**RECORDED INFORMATION:**

::::

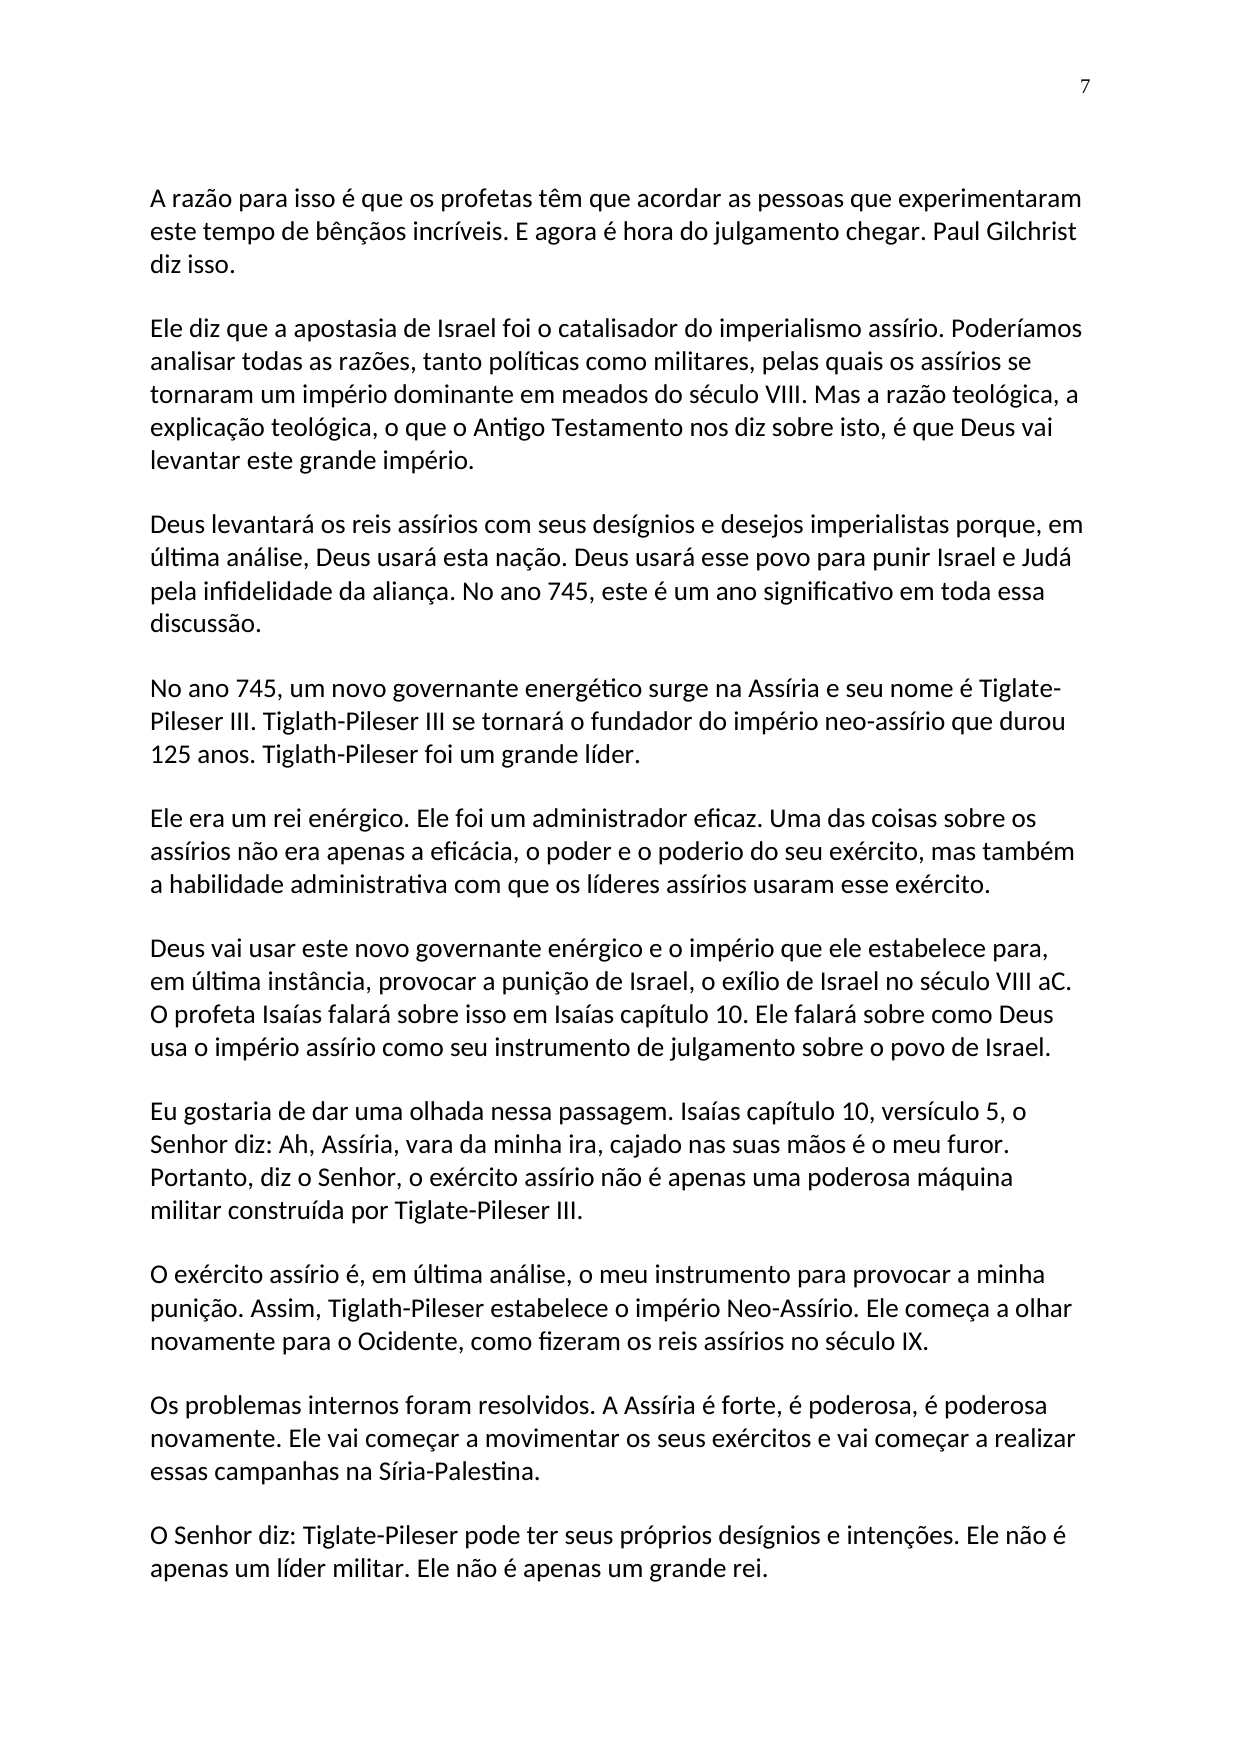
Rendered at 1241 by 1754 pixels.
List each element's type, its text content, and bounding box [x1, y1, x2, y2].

text Deus vai usar este novo governante enérgico e o império que ele estabelece para, em última instância, provocar a punição de Israel, o exílio de Israel no século VIII aC. O profeta Isaías falará sobre isso em Isaías capítulo 10. Ele falará sobre como Deus usa o império assírio como seu instrumento de julgamento sobre o povo de Israel. [150, 931, 1090, 1063]
text O Senhor diz: Tiglate-Pileser pode ter seus próprios desígnios e intenções. Ele não é apenas um líder militar. Ele não é apenas um grande rei. [150, 1518, 1090, 1584]
text A razão para isso é que os profetas têm que acordar as pessoas que experimentaram este tempo de bênçãos incríveis. E agora é hora do julgamento chegar. Paul Gilchrist diz isso. [150, 181, 1090, 280]
text Ele era um rei enérgico. Ele foi um administrador eficaz. Uma das coisas sobre os assírios não era apenas a eficácia, o poder e o poderio do seu exército, mas também a habilidade administrativa com que os líderes assírios usaram esse exército. [150, 801, 1090, 900]
text Eu gostaria de dar uma olhada nessa passagem. Isaías capítulo 10, versículo 5, o Senhor diz: Ah, Assíria, vara da minha ira, cajado nas suas mãos é o meu furor. Portanto, diz o Senhor, o exército assírio não é apenas uma poderosa máquina militar construída por Tiglate-Pileser III. [150, 1094, 1090, 1227]
text O exército assírio é, em última análise, o meu instrumento para provocar a minha punição. Assim, Tiglath-Pileser estabelece o império Neo-Assírio. Ele começa a olhar novamente para o Ocidente, como fizeram os reis assírios no século IX. [150, 1258, 1090, 1357]
text Ele diz que a apostasia de Israel foi o catalisador do imperialismo assírio. Poderíamos analisar todas as razões, tanto políticas como militares, pelas quais os assírios se tornaram um império dominante em meados do século VIII. Mas a razão teológica, a explicação teológica, o que o Antigo Testamento nos diz sobre isto, é que Deus vai levantar este grande império. [150, 311, 1090, 476]
text Os problemas internos foram resolvidos. A Assíria é forte, é poderosa, é poderosa novamente. Ele vai começar a movimentar os seus exércitos e vai começar a realizar essas campanhas na Síria-Palestina. [150, 1388, 1090, 1487]
text No ano 745, um novo governante energético surge na Assíria e seu nome é Tiglate-Pileser III. Tiglath-Pileser III se tornará o fundador do império neo-assírio que durou 125 anos. Tiglath-Pileser foi um grande líder. [150, 671, 1090, 770]
text Deus levantará os reis assírios com seus desígnios e desejos imperialistas porque, em última análise, Deus usará esta nação. Deus usará esse povo para punir Israel e Judá pela infidelidade da aliança. No ano 745, este é um ano significativo em toda essa discussão. [150, 508, 1090, 640]
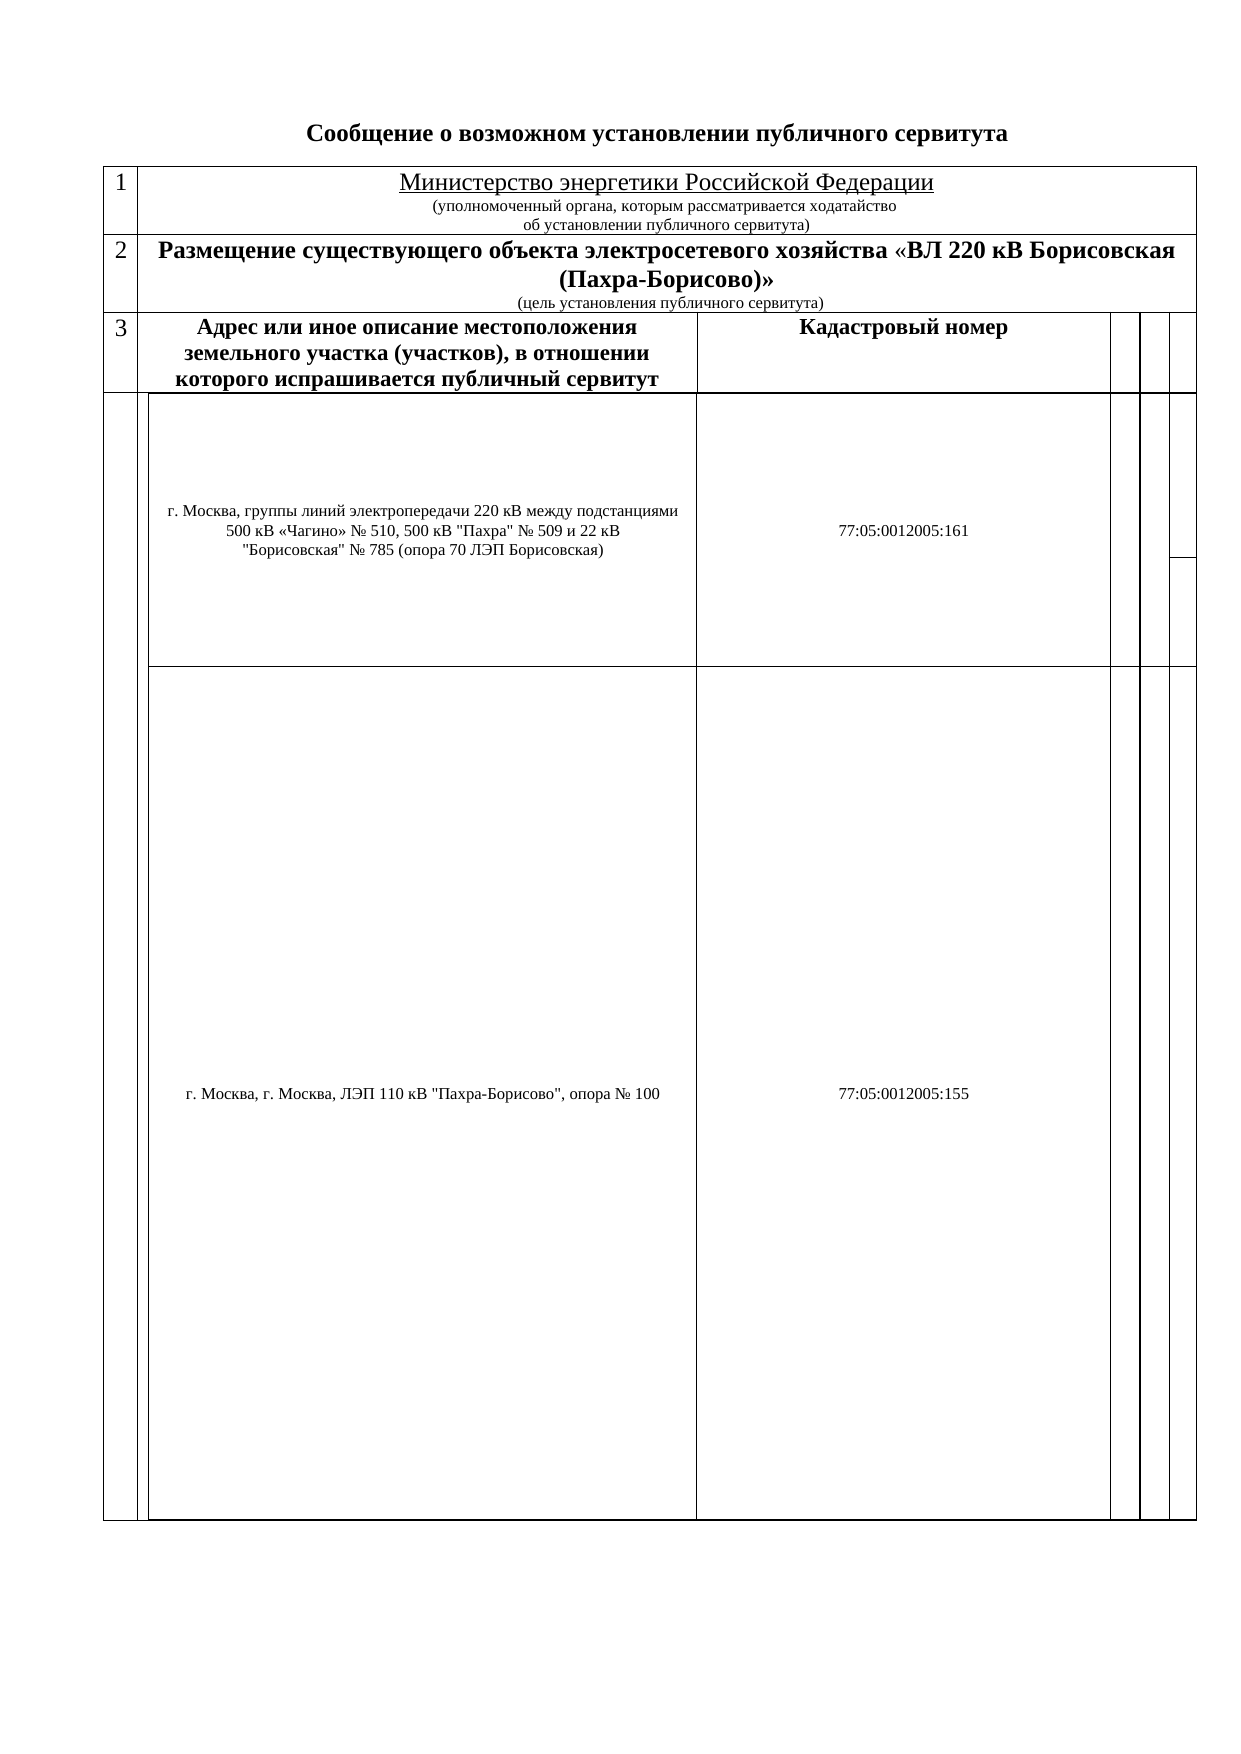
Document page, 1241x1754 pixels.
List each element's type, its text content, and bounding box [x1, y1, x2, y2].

::::

**WHAT YOU HAVE TO DO:** Write out exactly each line of the entries, starting at the one containing "Document page, 1241x1754 pixels." and finishing with the last line.

**TASK RESULT:**
Document page, 1241x1754 pixels.
List each element's type, its text content, and bounding box [x1, y1, x2, y2].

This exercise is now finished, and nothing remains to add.